> **ACTIONS TO TAKE**:
1 - Reproduce everything in the forum thread on horizons from "But then again" down to "on a slope.".
2 - According to the forum thread on horizons, on which pages of Cecil Adams' book can the column also be found?
----- PROVIDED TEXT -----
Check http://www.straightdope.com/classics/a1_167b for what Cecil said regarding horizons.
Check http://boards.straightdope.com/sdmb/showthread.php?postid=1022659#post1022659 for what I say regarding Cecil’s error. He failed to consider the tides!
(post edited to fix links)
[Edited by Arnold Winkelried on 01-04-2001 at 09:36 AM]
Eh, both your links give me a “Page Not Found”. 
The column can also be found on pages 167-168 of Cecil Adams’ book «The Straight Dope».
moderator, «Comments on Cecil’s Columns»
By the way, grienspace, you may want to copy your calculations into this thread, to prevent people from having to make the trip to the other forum. This might generate more discussion.
I think I’m confused. I get what Cecil said about the north south because of the shape of the Earth, but the tide part confuses me since the tide affects the water the same all around you I don’t see how it would make a difference.
But then again we could REALLY confuse everything and say that the Earth is really a Geoid (sp) so horizons everywhere would be different!
Well not quite. Only at slack tides. During a flood or ebb, water is flowing and therefore the surface is on a slope.
Then the water would always be on the same slope at any tide at that same place so you’d still have the same horizion at either low tide or high tide or anything in between.
----- EXTRACTED INFORMATION -----
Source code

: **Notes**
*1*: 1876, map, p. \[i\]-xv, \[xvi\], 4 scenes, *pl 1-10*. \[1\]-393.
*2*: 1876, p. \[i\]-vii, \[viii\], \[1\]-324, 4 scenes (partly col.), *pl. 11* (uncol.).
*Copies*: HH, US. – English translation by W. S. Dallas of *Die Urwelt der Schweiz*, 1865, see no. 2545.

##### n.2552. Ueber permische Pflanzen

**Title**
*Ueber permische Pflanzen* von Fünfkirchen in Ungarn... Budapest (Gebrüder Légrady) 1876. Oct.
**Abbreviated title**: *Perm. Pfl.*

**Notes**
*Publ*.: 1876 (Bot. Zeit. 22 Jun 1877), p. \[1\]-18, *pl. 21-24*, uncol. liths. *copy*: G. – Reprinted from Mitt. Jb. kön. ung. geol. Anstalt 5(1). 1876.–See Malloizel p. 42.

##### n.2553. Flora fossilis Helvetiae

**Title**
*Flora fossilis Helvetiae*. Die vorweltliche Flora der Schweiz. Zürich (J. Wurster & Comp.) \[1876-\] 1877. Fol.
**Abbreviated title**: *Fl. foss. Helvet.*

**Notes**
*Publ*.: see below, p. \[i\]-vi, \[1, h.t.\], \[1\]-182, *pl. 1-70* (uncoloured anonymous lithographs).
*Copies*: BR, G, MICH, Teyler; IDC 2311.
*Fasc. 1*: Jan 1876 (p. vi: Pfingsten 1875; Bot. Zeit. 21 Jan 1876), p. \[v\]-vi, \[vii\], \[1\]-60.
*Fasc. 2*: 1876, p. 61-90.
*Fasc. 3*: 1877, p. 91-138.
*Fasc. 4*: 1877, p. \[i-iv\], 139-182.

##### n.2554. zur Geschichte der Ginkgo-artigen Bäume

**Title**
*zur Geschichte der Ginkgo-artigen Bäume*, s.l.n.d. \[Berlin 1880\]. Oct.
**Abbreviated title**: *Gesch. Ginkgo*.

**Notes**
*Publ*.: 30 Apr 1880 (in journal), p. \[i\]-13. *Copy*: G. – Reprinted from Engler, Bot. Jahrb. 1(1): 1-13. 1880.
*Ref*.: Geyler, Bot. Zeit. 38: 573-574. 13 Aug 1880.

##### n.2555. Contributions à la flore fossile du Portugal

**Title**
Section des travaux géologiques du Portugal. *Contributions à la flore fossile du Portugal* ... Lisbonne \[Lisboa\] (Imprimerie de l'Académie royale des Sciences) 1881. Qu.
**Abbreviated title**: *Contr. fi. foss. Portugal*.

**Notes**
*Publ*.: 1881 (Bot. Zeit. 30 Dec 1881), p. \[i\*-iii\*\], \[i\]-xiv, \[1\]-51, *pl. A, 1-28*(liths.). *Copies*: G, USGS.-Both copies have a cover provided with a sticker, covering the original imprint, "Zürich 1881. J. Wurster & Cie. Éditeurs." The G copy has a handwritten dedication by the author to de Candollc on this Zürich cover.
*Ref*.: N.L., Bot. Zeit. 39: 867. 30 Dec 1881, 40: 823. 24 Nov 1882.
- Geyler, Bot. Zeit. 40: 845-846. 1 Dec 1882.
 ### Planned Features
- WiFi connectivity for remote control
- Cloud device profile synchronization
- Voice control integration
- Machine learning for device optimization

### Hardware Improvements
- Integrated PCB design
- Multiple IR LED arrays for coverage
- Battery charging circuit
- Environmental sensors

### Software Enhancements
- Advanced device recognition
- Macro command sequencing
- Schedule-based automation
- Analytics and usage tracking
-----
> **RESPONSES BY TASK**:
1 -
But then again we could REALLY confuse everything and say that the Earth is really a Geoid (sp) so horizons everywhere would be different!
Well not quite. Only at slack tides. During a flood or ebb, water is flowing and therefore the surface is on a slope.

2 - Pages 167-168 of «The Straight Dope».